▸ TEXTE AFFICHÉ:
Le Pr Viviane Kovess-Masféty, psychiatre et épidémiologiste à l’École des hautes études en sciences sociales (EHESP), qui faisait partie de cette commission Couty, a présidé le groupe de travail mis en place au Centre d’analyse stratégique, où étaient représentés des experts des psychiatres, psychologues, épidémiologistes, statisticiens, sociologues, économistes mais aussi des représentants des associations de patients et de leurs familles.
Alors heureux ?
« La commande est futuriste et visionnaire », a souligné la présidente. « Nous ne pensions pas qu’arriverait si vite sur la scène politique l’idée que, sans la santé mentale, il ne peut y avoir de bien-être. » Le rapport fait le point sur un certain nombre d’idées reçues et de pistes d’action. À la question « Les Français sont-ils plus malheureux que leurs voisins européens ? » le rapport donne des éléments de réponses moins univoques que ne laisse supposer le constat maintes fois rebattu d’une France affichant depuis plusieurs années le plus haut niveau de consommation de psychotropes en Europe ou la récente vague de suicides qui a révélé au grand public la question émergente du stress et de la souffrance au travail. En effet, le suicide recule et représente moins de 2 % des décès et la dépression dans sa forme la plus sévère est stable autour de 3 %. « En revanche, la détresse psychologique a considérablement augmenté : elle a été multipliée par 3 en vingt ans et touche un Français sur 5 », souligne le rapport.
Une enquête, « Les Français et la santé mentale », réalisée en octobre 2009 auprès d’un échantillon de 1 000 personnes âgées de 15 ans et plus, montre, à rebours de différents indicateurs d’opinion, que 98 % des Français se disent heureux ou plutôt heureux dans leur vie. En revanche, la crise semble avoir un impact négatif sur leur moral : un tiers des Français se disent moralement affectés – d’autant plus qu’ils ont entre 45-49 ans (40 %), qu’ils sont travailleurs indépendants (44 %) – et la moitié sont inquiets pour leurs proches. Si 71 % des Français affirment que « leur bien être psychique ou psychologique ne dépend que d’eux-mêmes », ils estiment néanmoins (79 %) que la santé mentale doit devenir un objectif de l’action publique. Plus de la moitié fait la distinction entre « santé mentale » et « maladie mentale » même si bon nombre d’entre eux confondent les deux notions. De façon notable, la quasi-totalité déclare que le cercle des proches joue un rôle important dans le bien-être des individus mais estime que d’autres acteurs de la santé mentale sont essentiels : les médecins généralistes (92 %), les acteurs de l’environnement scolaire (85 %), des crèches et garderies (84 %), de l’entreprise (plus de 80 %).

▸ VOS TÂCHES:
1. Répondez à ces questions sur le texte sur la santé mentale :
(a) Qui a présidé le groupe de travail mis en place au Centre d'analyse stratégique ?
(b) Quelle part des décès le suicide représente-t-il selon le rapport ?
(c) Quel pourcentage des Français estime que la santé mentale doit devenir un objectif de l'action publique ?
2. Restituez sans rien changer tout ce qui va, dans le texte sur la santé mentale, de « Le Pr Viviane » jusqu'à « de leurs familles. ».
Vous n'avez pas besoin des lignes.

▸ LIGNES EXTRAITES:
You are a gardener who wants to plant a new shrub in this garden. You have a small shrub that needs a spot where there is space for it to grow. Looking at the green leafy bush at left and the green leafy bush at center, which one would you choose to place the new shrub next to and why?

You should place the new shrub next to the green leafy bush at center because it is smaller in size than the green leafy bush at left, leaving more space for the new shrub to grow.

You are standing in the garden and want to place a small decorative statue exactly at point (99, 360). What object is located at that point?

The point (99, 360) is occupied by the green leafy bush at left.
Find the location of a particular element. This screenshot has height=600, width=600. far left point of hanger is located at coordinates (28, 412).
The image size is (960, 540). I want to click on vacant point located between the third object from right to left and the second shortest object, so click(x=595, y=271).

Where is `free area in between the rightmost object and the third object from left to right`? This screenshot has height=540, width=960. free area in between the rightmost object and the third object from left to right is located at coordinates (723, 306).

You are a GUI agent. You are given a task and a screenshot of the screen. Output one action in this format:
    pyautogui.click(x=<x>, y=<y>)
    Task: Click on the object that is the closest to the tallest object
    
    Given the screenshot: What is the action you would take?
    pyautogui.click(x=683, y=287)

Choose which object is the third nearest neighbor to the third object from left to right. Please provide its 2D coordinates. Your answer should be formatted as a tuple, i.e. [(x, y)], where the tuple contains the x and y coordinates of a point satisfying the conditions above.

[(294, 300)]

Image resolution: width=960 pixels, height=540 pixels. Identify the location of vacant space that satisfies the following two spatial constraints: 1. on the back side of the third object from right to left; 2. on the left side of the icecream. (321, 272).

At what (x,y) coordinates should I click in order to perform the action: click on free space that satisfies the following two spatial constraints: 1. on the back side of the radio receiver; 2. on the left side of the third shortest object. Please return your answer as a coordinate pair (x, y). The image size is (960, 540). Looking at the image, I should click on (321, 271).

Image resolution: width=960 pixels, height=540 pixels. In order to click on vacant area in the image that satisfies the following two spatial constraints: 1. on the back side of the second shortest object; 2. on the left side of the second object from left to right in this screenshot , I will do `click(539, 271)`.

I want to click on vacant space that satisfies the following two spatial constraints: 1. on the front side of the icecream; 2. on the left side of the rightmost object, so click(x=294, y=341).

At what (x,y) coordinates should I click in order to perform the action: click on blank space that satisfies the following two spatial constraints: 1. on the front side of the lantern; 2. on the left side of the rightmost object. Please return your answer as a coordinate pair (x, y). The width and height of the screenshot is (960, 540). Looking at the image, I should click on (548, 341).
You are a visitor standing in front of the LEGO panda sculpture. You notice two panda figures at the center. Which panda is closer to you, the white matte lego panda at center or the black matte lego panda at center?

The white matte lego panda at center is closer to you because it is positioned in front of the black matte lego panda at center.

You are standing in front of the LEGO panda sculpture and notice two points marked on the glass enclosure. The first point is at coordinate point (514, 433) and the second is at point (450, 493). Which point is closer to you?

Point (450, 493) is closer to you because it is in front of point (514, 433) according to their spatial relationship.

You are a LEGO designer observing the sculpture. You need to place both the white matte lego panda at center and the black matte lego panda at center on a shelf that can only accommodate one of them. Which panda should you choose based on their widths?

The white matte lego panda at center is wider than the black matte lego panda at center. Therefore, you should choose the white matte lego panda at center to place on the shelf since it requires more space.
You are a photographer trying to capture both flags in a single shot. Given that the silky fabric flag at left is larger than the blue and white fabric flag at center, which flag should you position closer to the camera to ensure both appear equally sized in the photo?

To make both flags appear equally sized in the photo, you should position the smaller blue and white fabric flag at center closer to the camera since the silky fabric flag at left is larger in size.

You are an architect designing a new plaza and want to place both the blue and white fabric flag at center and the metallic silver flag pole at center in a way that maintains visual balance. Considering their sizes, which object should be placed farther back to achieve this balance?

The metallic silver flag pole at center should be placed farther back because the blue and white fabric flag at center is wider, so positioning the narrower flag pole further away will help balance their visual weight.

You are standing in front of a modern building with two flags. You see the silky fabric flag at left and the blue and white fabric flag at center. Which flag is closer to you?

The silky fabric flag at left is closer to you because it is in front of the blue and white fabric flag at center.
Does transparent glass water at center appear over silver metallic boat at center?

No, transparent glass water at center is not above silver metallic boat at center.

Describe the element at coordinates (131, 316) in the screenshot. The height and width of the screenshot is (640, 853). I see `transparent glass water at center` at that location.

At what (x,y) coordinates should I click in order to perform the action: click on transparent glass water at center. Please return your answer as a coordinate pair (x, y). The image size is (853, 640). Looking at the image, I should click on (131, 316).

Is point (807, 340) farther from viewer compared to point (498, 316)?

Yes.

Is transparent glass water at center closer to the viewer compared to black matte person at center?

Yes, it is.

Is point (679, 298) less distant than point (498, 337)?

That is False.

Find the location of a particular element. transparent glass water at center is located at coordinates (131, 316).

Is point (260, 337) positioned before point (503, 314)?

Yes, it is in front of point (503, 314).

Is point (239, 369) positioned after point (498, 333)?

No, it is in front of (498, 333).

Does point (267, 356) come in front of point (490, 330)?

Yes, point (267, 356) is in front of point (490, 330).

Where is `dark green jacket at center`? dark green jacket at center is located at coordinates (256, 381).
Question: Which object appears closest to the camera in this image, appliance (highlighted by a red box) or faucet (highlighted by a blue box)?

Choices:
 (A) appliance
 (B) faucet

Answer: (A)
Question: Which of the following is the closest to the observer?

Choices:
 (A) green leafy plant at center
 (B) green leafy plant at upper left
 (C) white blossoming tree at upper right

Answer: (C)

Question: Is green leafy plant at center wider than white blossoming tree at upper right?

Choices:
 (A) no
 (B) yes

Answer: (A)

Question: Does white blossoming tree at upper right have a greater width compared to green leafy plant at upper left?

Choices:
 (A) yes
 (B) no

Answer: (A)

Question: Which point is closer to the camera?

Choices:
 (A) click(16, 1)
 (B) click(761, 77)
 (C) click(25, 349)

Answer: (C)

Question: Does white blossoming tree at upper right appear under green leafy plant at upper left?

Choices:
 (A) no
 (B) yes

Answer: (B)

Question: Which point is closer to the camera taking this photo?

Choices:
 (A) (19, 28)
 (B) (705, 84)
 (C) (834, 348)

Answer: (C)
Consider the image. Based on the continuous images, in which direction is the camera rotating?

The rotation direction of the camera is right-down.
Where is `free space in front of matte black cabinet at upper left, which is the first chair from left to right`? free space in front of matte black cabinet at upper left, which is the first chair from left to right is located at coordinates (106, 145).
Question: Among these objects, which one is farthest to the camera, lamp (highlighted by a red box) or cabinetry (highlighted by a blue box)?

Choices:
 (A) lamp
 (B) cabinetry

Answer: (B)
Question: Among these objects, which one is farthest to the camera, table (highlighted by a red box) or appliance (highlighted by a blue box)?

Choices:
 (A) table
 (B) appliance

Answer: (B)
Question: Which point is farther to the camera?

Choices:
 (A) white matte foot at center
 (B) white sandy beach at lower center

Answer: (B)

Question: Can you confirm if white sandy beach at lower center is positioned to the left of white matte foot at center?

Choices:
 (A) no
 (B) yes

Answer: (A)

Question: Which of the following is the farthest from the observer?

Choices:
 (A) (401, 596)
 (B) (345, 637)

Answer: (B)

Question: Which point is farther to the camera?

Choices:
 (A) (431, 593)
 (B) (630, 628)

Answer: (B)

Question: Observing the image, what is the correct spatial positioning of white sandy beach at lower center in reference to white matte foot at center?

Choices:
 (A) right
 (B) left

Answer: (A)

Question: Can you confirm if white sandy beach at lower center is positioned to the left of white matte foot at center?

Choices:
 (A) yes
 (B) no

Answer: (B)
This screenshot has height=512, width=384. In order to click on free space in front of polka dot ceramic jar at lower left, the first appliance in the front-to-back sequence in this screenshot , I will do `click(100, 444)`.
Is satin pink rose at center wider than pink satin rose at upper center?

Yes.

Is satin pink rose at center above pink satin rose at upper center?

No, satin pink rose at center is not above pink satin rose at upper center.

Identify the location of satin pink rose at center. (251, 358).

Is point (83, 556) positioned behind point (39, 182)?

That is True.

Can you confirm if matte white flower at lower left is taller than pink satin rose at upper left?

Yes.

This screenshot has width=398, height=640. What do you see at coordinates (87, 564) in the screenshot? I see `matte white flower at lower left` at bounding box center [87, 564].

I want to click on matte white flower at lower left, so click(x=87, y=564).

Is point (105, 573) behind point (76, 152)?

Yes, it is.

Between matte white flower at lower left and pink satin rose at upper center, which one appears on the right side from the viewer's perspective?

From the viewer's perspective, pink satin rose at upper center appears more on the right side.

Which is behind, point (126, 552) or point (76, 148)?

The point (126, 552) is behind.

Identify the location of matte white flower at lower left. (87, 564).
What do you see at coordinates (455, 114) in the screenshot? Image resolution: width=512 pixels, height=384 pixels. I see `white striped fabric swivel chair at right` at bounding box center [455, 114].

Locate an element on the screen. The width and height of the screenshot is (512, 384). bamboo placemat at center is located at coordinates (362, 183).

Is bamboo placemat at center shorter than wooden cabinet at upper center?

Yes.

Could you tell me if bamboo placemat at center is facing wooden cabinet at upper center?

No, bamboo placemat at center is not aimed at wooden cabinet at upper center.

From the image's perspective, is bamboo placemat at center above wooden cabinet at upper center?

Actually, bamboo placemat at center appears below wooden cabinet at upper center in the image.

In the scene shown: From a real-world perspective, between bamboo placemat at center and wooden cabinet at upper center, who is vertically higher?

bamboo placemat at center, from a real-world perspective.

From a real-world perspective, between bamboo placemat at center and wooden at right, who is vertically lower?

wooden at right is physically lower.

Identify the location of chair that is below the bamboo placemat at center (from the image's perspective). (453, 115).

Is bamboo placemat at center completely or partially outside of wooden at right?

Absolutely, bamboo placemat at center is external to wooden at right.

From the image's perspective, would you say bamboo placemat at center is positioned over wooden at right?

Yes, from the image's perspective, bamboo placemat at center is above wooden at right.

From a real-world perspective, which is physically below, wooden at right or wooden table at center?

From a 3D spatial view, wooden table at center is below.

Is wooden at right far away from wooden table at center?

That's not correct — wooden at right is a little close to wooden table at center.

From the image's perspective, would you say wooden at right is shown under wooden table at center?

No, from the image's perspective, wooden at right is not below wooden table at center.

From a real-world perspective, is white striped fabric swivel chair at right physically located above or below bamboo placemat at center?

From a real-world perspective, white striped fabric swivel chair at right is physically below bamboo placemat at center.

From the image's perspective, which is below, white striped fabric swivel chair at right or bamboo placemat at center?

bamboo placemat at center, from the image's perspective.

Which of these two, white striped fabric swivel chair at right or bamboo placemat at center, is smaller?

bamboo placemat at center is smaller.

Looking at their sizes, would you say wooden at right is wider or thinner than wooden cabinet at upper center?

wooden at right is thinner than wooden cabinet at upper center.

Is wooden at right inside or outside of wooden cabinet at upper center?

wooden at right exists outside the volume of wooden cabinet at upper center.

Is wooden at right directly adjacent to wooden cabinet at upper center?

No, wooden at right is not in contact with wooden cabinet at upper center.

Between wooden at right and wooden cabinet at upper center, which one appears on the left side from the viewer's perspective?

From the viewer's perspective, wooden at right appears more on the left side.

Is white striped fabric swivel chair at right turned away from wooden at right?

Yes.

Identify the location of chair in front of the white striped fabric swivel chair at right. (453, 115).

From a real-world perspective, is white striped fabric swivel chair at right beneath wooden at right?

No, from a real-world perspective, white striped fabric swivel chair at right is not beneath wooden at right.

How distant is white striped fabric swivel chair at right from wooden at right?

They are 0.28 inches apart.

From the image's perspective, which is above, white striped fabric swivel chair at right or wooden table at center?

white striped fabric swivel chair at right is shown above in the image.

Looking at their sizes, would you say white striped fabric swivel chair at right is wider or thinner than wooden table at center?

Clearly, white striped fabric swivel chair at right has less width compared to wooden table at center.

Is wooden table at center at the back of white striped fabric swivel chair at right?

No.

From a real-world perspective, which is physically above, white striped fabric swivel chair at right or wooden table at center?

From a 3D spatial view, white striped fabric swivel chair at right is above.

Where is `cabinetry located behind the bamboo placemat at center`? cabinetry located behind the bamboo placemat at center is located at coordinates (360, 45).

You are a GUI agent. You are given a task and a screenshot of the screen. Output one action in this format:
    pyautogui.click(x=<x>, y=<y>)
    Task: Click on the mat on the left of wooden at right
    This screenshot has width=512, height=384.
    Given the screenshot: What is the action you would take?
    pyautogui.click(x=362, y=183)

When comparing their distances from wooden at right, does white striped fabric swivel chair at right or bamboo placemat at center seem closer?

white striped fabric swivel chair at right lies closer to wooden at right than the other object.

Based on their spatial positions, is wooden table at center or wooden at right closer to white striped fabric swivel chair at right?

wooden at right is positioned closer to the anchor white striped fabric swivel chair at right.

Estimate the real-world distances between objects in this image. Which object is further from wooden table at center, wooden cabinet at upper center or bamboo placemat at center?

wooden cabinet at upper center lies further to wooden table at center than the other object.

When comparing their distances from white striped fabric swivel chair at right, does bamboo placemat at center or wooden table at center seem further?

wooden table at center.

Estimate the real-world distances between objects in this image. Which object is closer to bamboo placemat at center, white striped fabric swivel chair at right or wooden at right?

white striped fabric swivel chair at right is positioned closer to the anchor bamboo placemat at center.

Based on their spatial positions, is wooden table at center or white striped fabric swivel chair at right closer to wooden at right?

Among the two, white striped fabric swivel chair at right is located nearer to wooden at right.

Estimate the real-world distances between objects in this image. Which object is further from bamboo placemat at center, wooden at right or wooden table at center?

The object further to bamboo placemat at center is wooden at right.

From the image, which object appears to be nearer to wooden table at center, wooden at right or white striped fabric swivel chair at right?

▸ RÉPONSES RÉDIGÉES:
1.
(a) Le Pr Viviane Kovess-Masféty.
(b) Moins de 2 %.
(c) 79 %.

2.
Le Pr Viviane Kovess-Masféty, psychiatre et épidémiologiste à l’École des hautes études en sciences sociales (EHESP), qui faisait partie de cette commission Couty, a présidé le groupe de travail mis en place au Centre d’analyse stratégique, où étaient représentés des experts des psychiatres, psychologues, épidémiologistes, statisticiens, sociologues, économistes mais aussi des représentants des associations de patients et de leurs familles.